Dans cet entretien donné à quatre médias libéraux d’Europe centrale, Emmanuel Macron déclare avoir de bonnes relations avec Viktor Orbán, dit le respecter et même, l’apprécier. Comment prendre alors sa déclaration durant sa participation en Slovaquie à un sommet sans trop de succès de Globsec, dans laquelle il a demandé : « Que font ces dirigeants avec ces esprits fous et qui mentent à leur peuple ?  », faisant référence à la Pologne et à la Hongrie, avant de vouloir faire croire de nouveau que la Pologne et la Hongrie sont « anti-européennes  ». Cocasse de la part de quelqu’un qui veut changer la population et la culture européennes…

Durant son séjour, Emmanuel Macron n’a pas manqué de répéter partout qu’il n’y avait pas de division entre l’Est et l’Ouest.

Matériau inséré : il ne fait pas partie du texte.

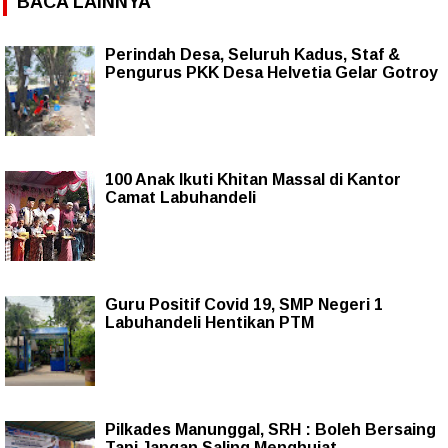
BACA LAINNYA
Perindah Desa, Seluruh Kadus, Staf &
Pengurus PKK Desa Helvetia Gelar Gotroy
100 Anak Ikuti Khitan Massal di Kantor
Camat Labuhandeli
Guru Positif Covid 19, SMP Negeri 1
Labuhandeli Hentikan PTM
Pilkades Manunggal, SRH : Boleh Bersaing
Tapi Jangan Saling Menghujat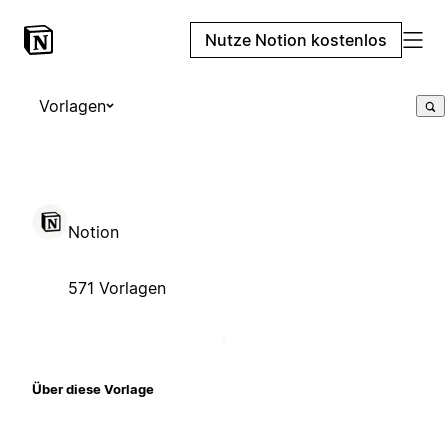
Nutze Notion kostenlos
Vorlagen
Notion
571 Vorlagen
Über diese Vorlage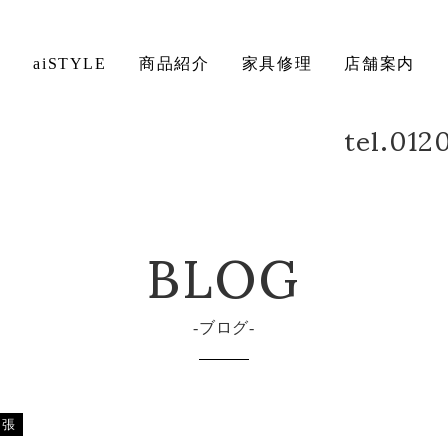
ト
aiSTYLE
商品紹介
家具修理
店舗案内
tel.01
ベッド
デスク
方法について
保証について
BLOG
ブログ
出張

Pourtant, les négociations menées avec la Slovaquie et la Tchéquie – on peut supposer sans risque qu’il s’est agi d’un marché « migrants contre travailleurs détachés » ; c’est-à-dire que Macron a assuré à Prague et Bratislava son soutien contre les répartitions de migrants en échange d’aménagements sur la question des travailleurs détachés – sont évidemment une tentative de division en Europe centrale.

Son soutien au très pro-occidental Président roumain Klaus Iohannis, opposé à la politique de rapprochement avec le V4 menée par son gouvernement, s’inscrit également dans la droite ligne de cette politique macronienne tenant de diviser les PECO.

Mais force est de constater qu’il s’agit d’autant de coups d’épées dans l’eau. Le manque de substance du jeune président-banquier, l’horreur que représente le projet de civilisation macronien aux yeux d’une grande majorité de centre-européens, font que les tentatives du régime de Paris pour briser la coopération libre des pays d’Europe centrale est inefficace.